In the case of USB, we love standards. That’s probably why why we have so many of them. Even if we forget about USB 1, 2 and 3, and the various flavors of Micro-USB, you’re still left with many different power specs.

In practical terms, chargers fall into two main types:

  • 1-amp chargers, like the one that comes in the box with the iPhone, which take forever to fill a battery
  • 2.1-amp chargers, which charge devices much more quickly

If you ever charged your iPhone with your iPad’s brick, you know how much of a difference this makes.

The ultimate fast charger is the MacBook’s USB-C charger, which Apple says can fast-charge the latest iPhones and iPads, although in practice it’s not much quicker than a standard iPad brick. Conversely, a good, high-powered standard USB charger can charge a MacBook in a reasonable amount of time.

But how do these chargers stack up in real terms?

The slowest way to charge an iPad Pro

Pretty much the worst possible way of charging an iPad is to hook it up to your Mac. Those USB ports might technically provide enough power to juice the iPad Pro’s giant battery. But in practice, it takes so long to charge that hanging out in the dentist’s waiting room will start to seem like a speedy endeavor.

Almost as bad is to try to charge an iPad Pro with the little 5-watt USB charger that Apple still includes with the iPhone, even though it takes over three hours just to charge an iPhone.

In fact, these methods prove so slow that they might not even shift the needle on the battery percentage if you use the iPad while “charging.”

The fastest way to charge an iPad Pro

charger
The MacBook’s USB-C charger won’t charge your iPhone much faster.
Photo: Maurizio Pesce/Flickr CC

If you really need to have that iPad fully charged right now, then you should go for Apple’s USB-C charger, the one that’s designed for the MacBook, but it doesn’t come cheap. You’ll have to buy it in two parts: Apple’s 29-watt USB‑C power adapter and a USB-C to Lightning cable to hook it up.

Using a setup like this can fully charge a 13-inch iPad Pro in around 160 minutes. It juices the 10.5-inch iPad Pro in a little over two hours, according to tests done by MacRumors forum member Masotime. According to other reports, fast-charging cuts charging time in half.

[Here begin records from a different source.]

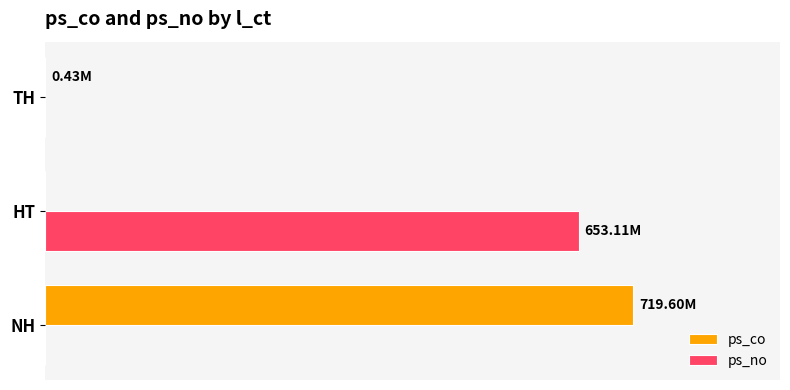

Reading right to left, extract all data points from this chart.

ps_co: 2=427000	1=0	0=719600000
ps_no: 2=0	1=653112000	0=0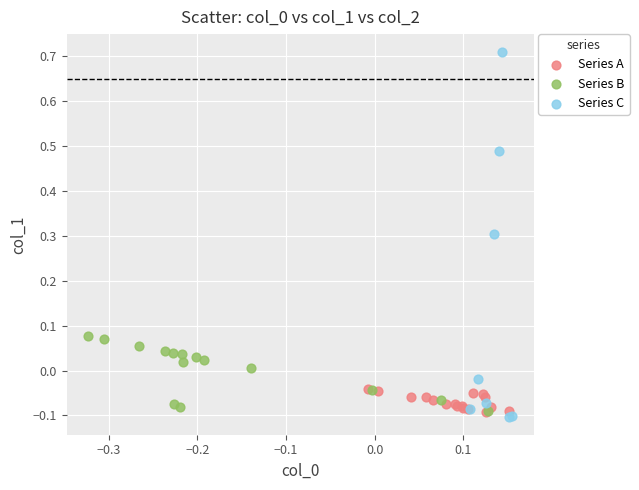

Which series reaches the maximum Y coordinate?

Series C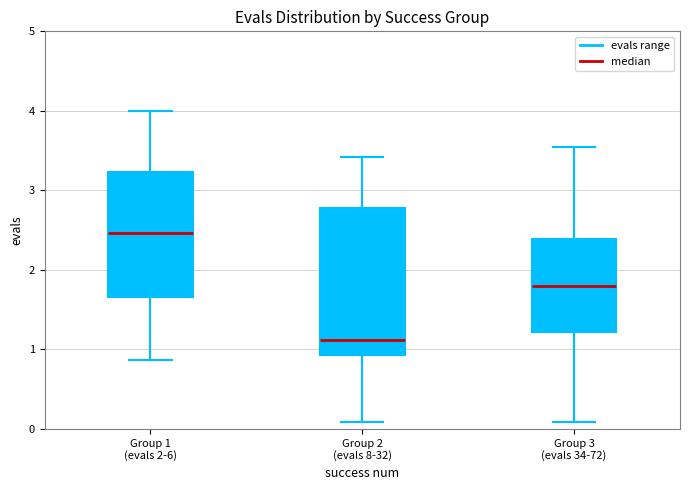

Reading left to right, read every box against the y-axis: the position of its median line, the range the box covers, and the ends of its whiskers. The values are not printed on the chart, so give them approximately, as read against the axis.

Group 1 (evals 2-6): median 2.5, box 1.7 to 3.2, whiskers 0.9 to 4.0
Group 2 (evals 8-32): median 1.1, box 0.9 to 2.8, whiskers 0.1 to 3.4
Group 3 (evals 34-72): median 1.8, box 1.2 to 2.4, whiskers 0.1 to 3.5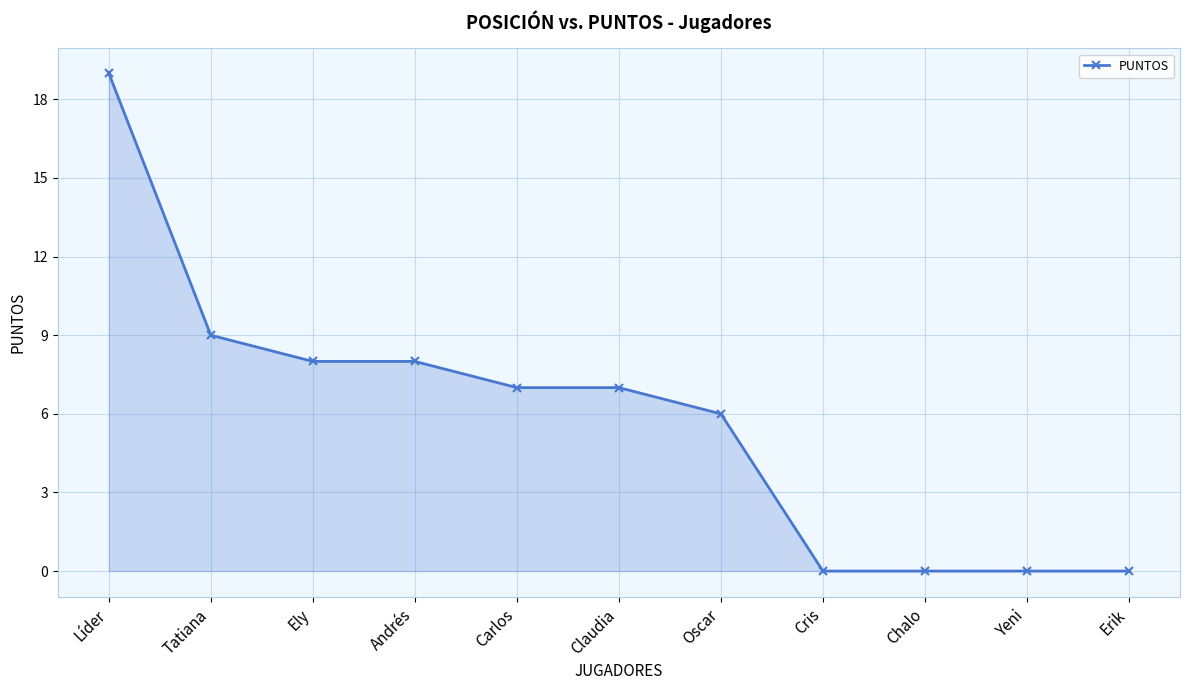

Reading right to left, list all the values displayed in this chart.

Erik=0	Yeni=0	Chalo=0	Cris=0	Oscar=6	Claudia=7	Carlos=7	Andrés=8	Ely=8	Tatiana=9	Líder=19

Last year, MacStories‘ Federico Viticci tested Apple’s 29-watt USB-C charger and found that it charged the then-current 13-inch iPad Pro fully in 93 minutes. Compare that to the 213 minutes it took using the 12-watt brick that comes in the box.

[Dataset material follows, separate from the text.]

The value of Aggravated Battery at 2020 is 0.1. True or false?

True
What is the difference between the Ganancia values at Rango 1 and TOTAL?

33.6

And that’s with the big iPad Pro sleeping. With the screen on at 100 percent brightness, the 29-watt charger went from zero to 100 percent in 107 minutes. Compare that to the supplied charger, which took 732 minutes (more than 12 hours). This suggests that the iPad itself limits input from the fast USB-C charger when charging (to keep the battery cooler and prolong its life), but draws extra power to light the screen when needed, allowing the battery to keep charging at full speed.

Other iPad fast-chargers

Alternatives to Apple’s 29-watt charger exist. However, not all of them will fast-charge the iPad Pro. In the end, it might be less painful to just pony up for Apple’s. Or you could organize yourself better, and plug in your Apple tablet overnight.

Also, if you do opt to invest in fast-charging, make sure you get a proper Apple-certified MFi Lightning-to-USB-C cable. It doesn’t need to be the Apple-branded one, but if it’s not MFi-certified, it’s a knockoff, and could give you all kinds of trouble.

Bonus tip: You can fast-charge your iPhone, too

If “wireless” charging isn’t cutting it for you, you can safely fast-charge your iPhone 8, 8 Plus or X. Apple says fast-charging with its overpriced 29-watt, 61-watt or 87-watt USB-C adapters will get your battery from zero to 50 percent in 30 minutes. The catch? The 12-watt iPad charger can get your iPhone to 50 percent in just 37 minutes, so you get almost all the advantage of fast charging for much less (for free, if you already own an iPad charger).

To sum up, then, you should avoid low-powered USB at all costs. Even running overnight, the iPhone charger might not fill the battery of an iPad Pro. If you regularly need to charge your iPad from empty while actually using it, then the USB-C chargers seems like a good bet — nothing else comes close in terms of speed.

But if you charge the iPad when it’s sleeping, or while you’re sleeping, then stick with the charger that comes in the box. It’s fine.